The six phrases found in 1 Timothy 3:16 when applied to the Church may be briefly summarized as follows:
1. Manifested in the Flesh - God the Son manifesting Himself in and through His Body which is on the earth (Col. 1:24-27; Eph 1:22-23).
2. Justified in the Spirit - God the Holy Spirit vindicating the resurrected Christ in and through the Assembly (John 16:7-11).
3. Seen of Angels - God the Father making known His manifold wisdom and grace unto the principalities and powers by means of the Assembly (Eph. 3:10; 2:7).
4. Preached among the Nations - The Assembly making known the mystery of the gospel among all nations (Eph. 3:5-8; Rom. 16:25-26).
5. Believed on in the World - The Assembly functioning as a godly witness before the world (John 17:21; 1 Cor. 14:24-25).
6. Received up in Glory - The Assembly being received up in glory at the Rapture of the Church (Col. 3:4; 1 Cor. 15:51-52).
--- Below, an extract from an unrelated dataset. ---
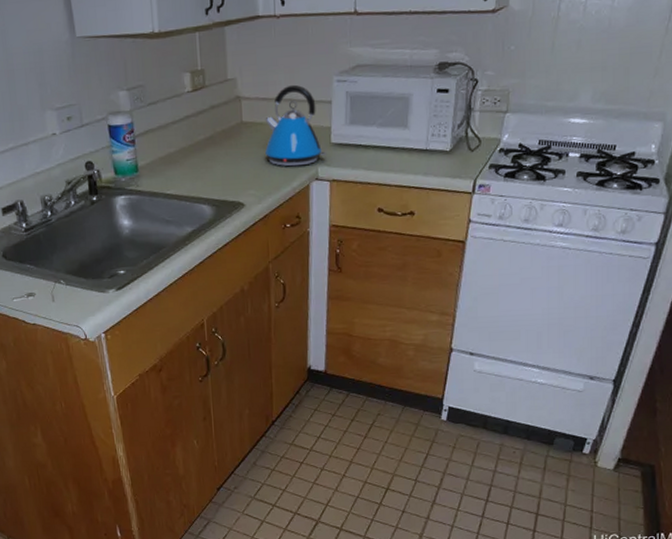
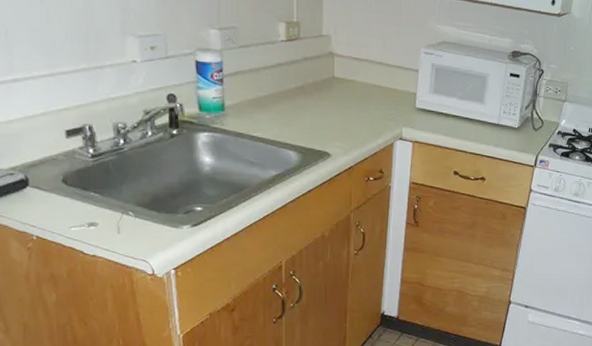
kettle: present [264,84,326,167] -> none [353,49,410,125]

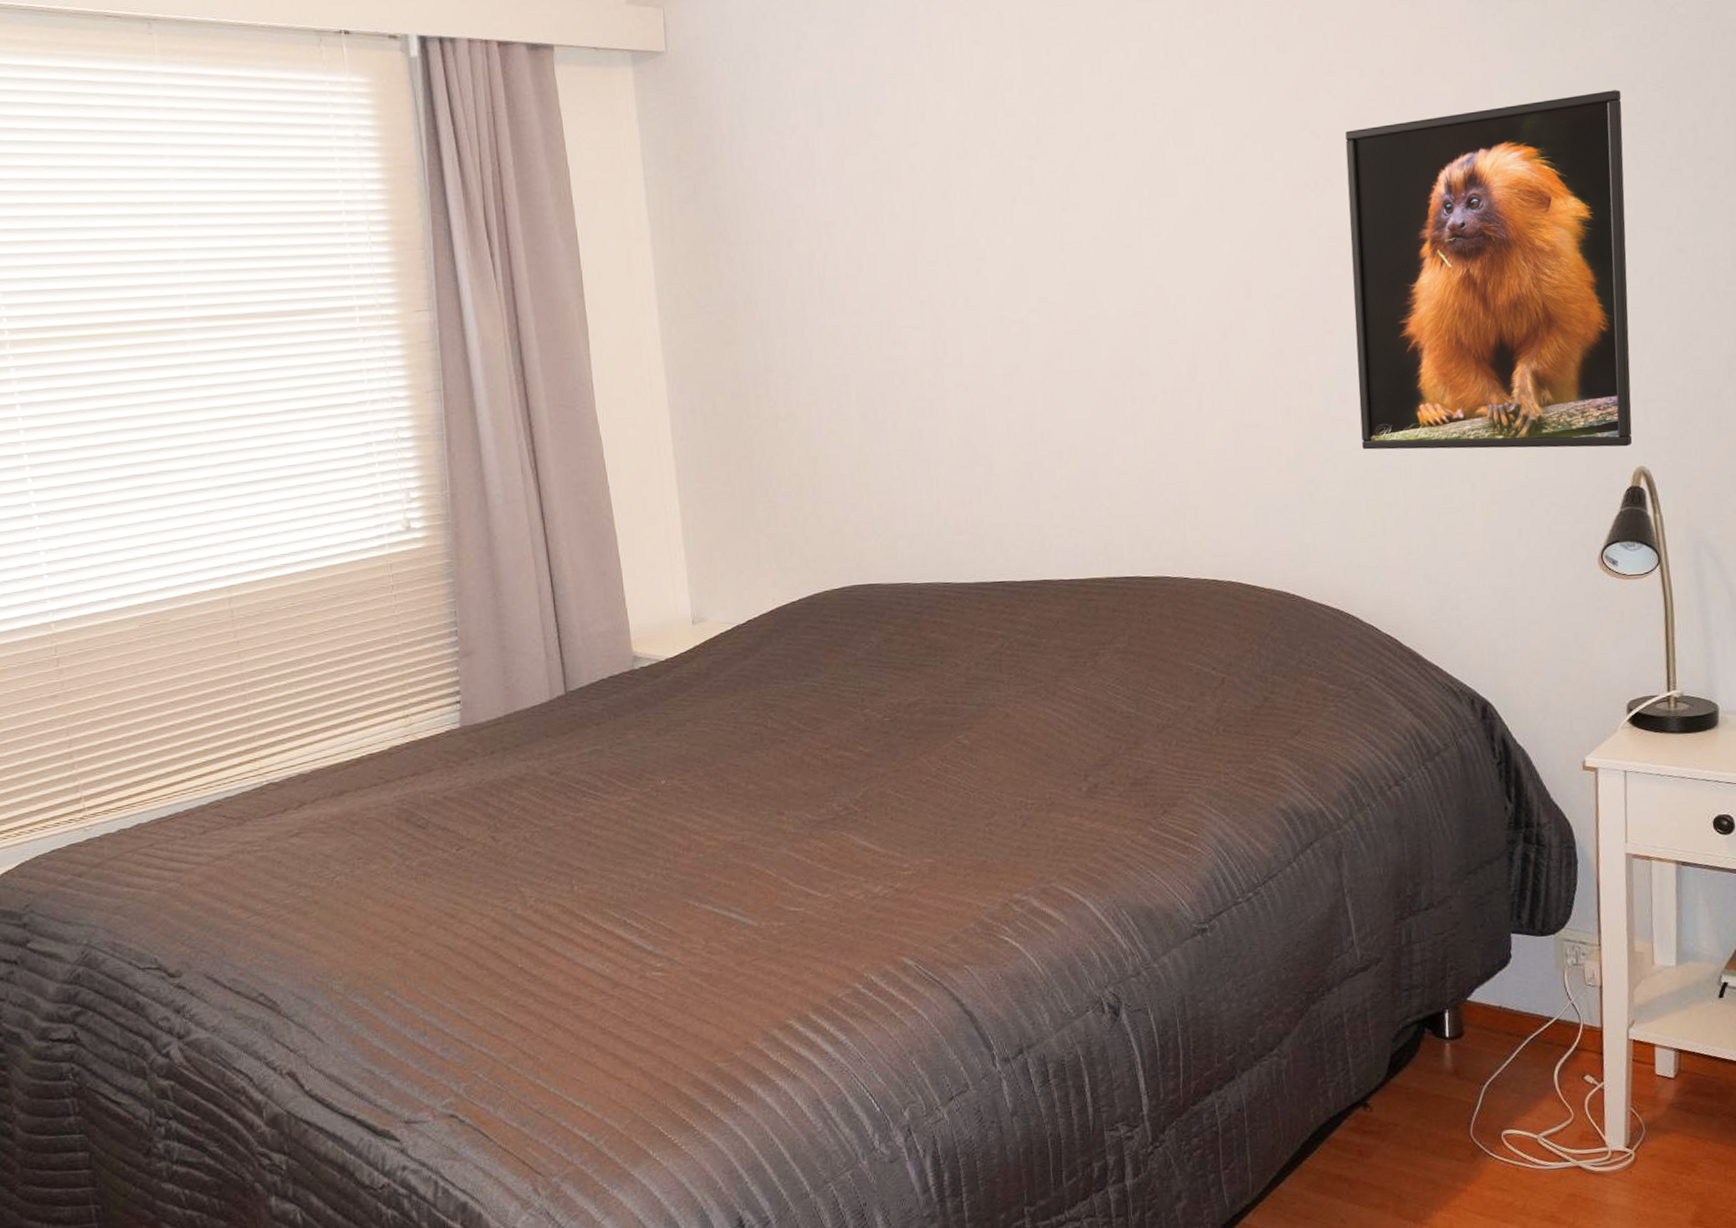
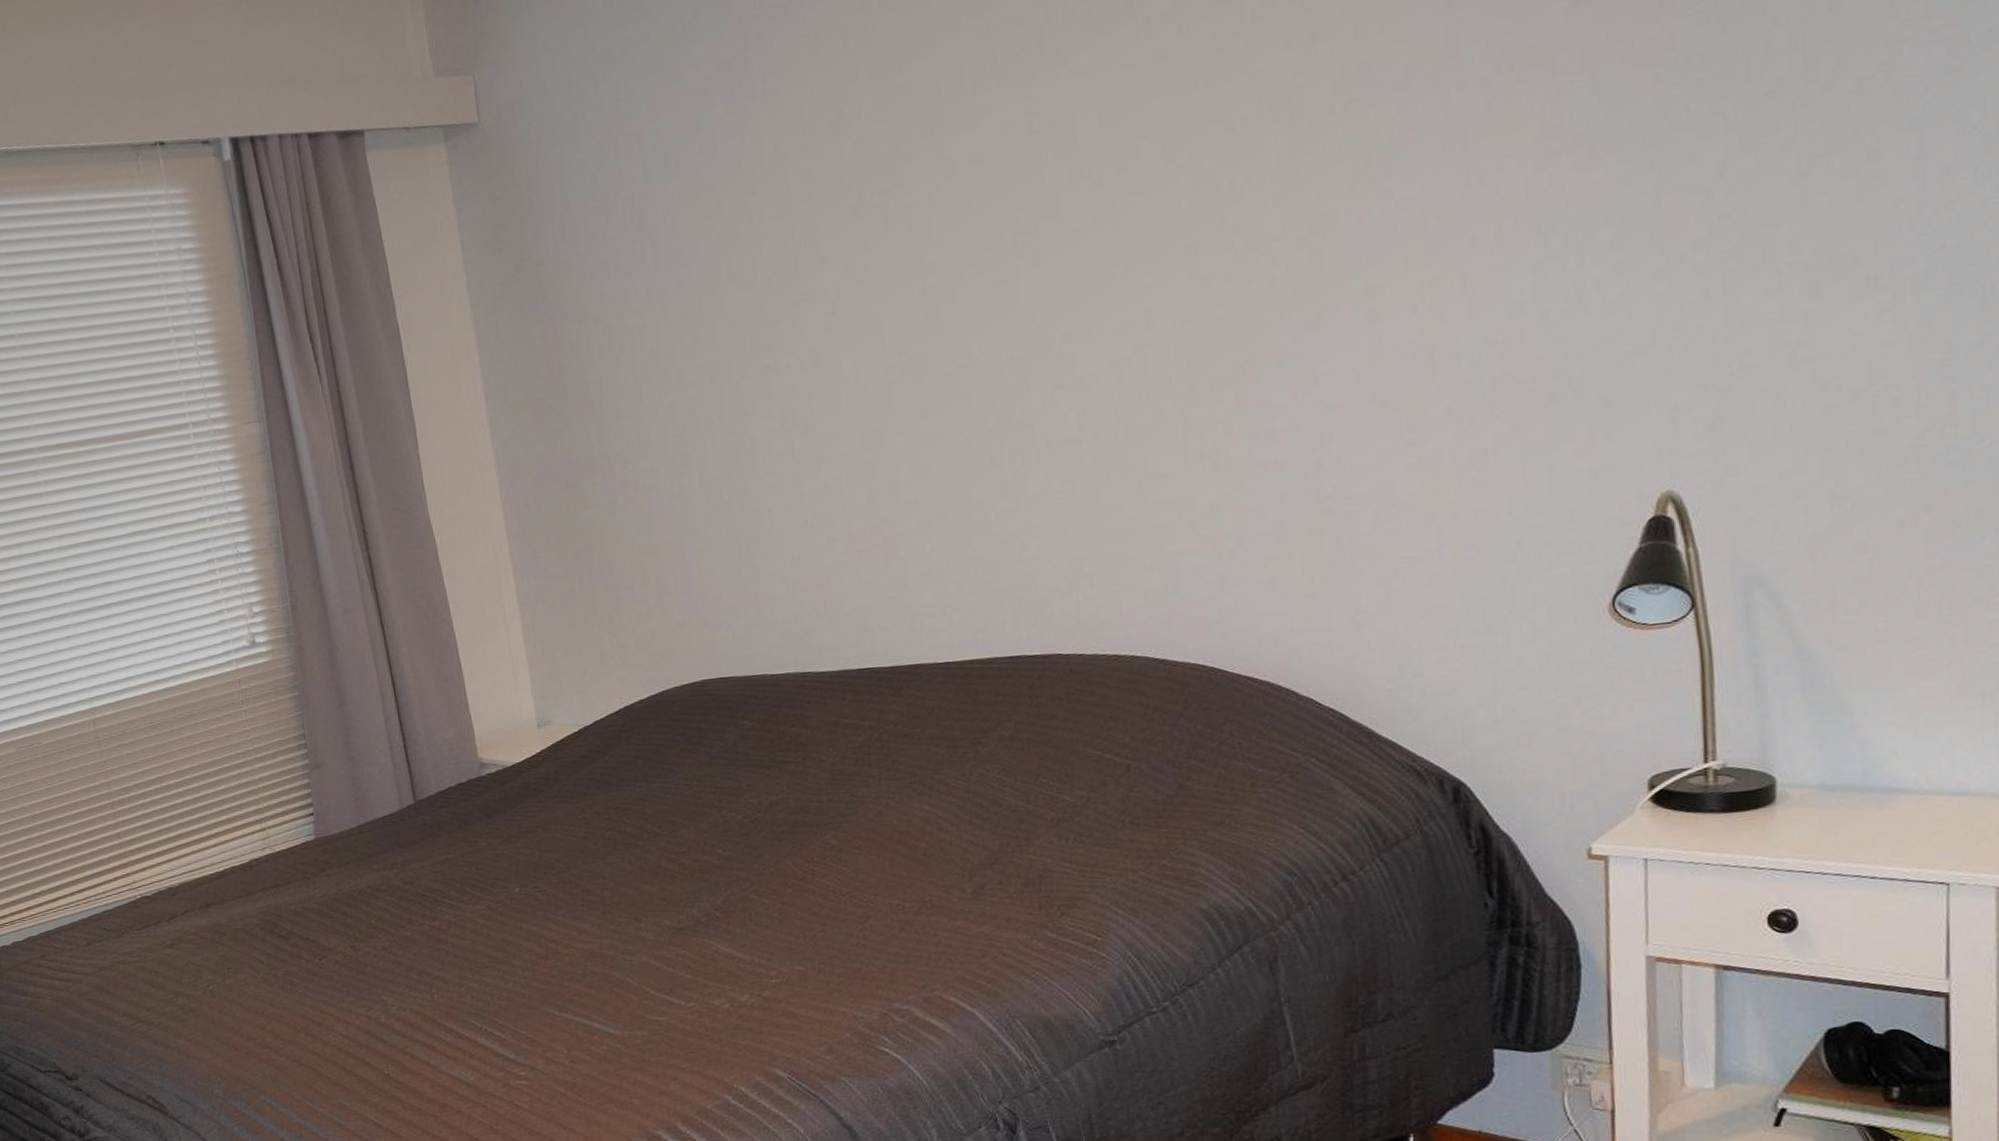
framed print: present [1344,90,1633,450] -> none [1266,22,1656,495]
Thus Paul in verse 16 traces the purpose, witness, message and destiny of the Church. Understood properly, 1 Timothy 3:16 provides the most comprehensive summary of the "mystery" aspects of church truth that can be found in the New Testament. It should also be noted that this section (1 Tim. 3:14-16) is the key passage in the book of 1 Timothy and gives the very reason why the letter was written. And remember, the dominant theme of 1 Timothy is the local church—its doctrine, its worship, its organization, its officers, its discipline, its enemies and its conduct.
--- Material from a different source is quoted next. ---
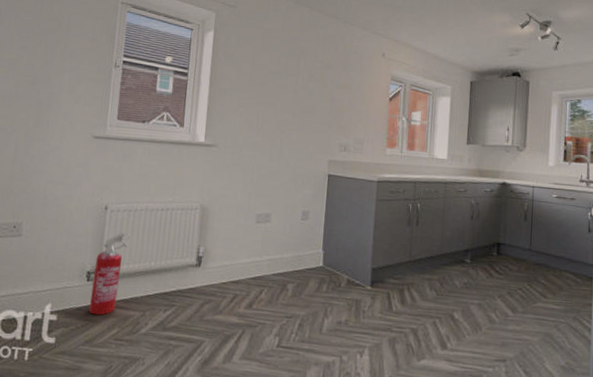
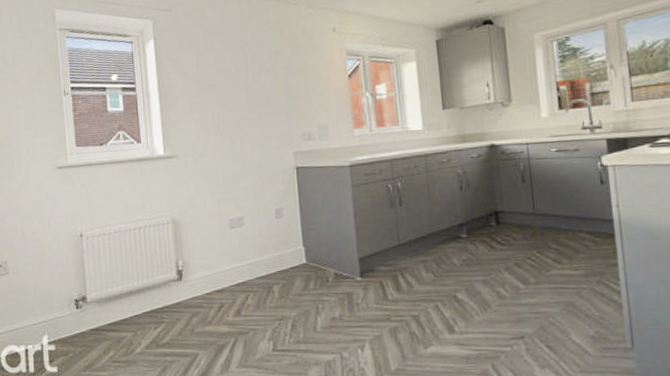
fire extinguisher: present [88,232,130,315] -> none [80,256,109,341]

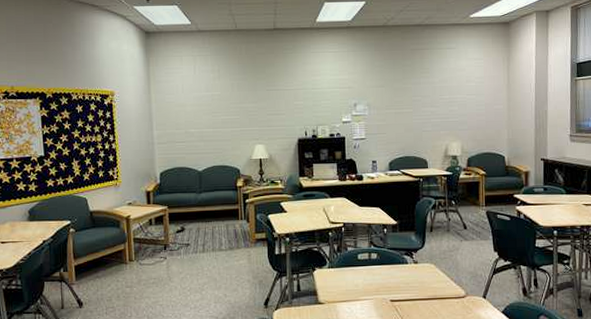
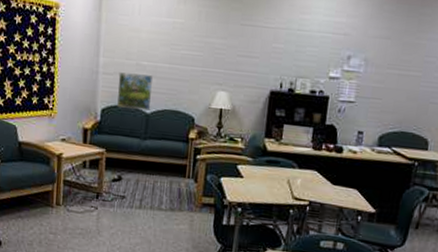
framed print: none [171,140,202,169] -> present [117,72,154,110]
This interpretation solves the chronological problem. That is, why did Paul mention the "preaching" and "believing" before the Ascension of Christ? Christ was not "preached among the nations" until after the Ascension.
All six phrases in 1 Timothy 3:16 have "GOD" (or "Christ") as the subject, but the significance of these phrases has direct bearing and application to the local church! Thus, what we have is a series of six parallelisms in which the present tenure of the local church is analogous to that of our Lord Jesus in the days of His flesh! This is in complete harmony with the very clear statements of John 20:21; 17:18 and Acts 1:1-2, which indicate that our Lord’s witness and ministry on earth was to be continued by a similar ministry on the part of the Church.
The death of Christ is not mentioned in 1 Timothy 3:16. Certainly the death of Christ was of utmost significance to the Church because God purchased the Church with His own blood (Acts 20:28). But the emphasis in 1 Timothy 3:16 is upon the life and witness of the Lord Jesus, and by application, the life and witness of the Church; and thus the omission of any statement concerning the death of Christ is easily explained.
Does Church Truth Thrill Your Heart?
Do we see the Church as God sees it? Does church truth thrill your heart as it did the Apostle Paul? Do you pray fervently that the Lord might open the eyes of your understanding so that you might see how precious the Church is to Christ (Eph. 1:18)? Have you discovered what are the riches of the glory of this mystery (Col. 1:27)? Are you a healthy cell and a healthy member of a local body of believers (Eph. 4:12-16)? Is the indwelling Christ being manifested in your assembly (1 Cor. 14:25)? Oh may we see the assembly as God sees it! May we agree and confess with Paul: "GREAT IS THE MYSTERY OF GODLINESS!"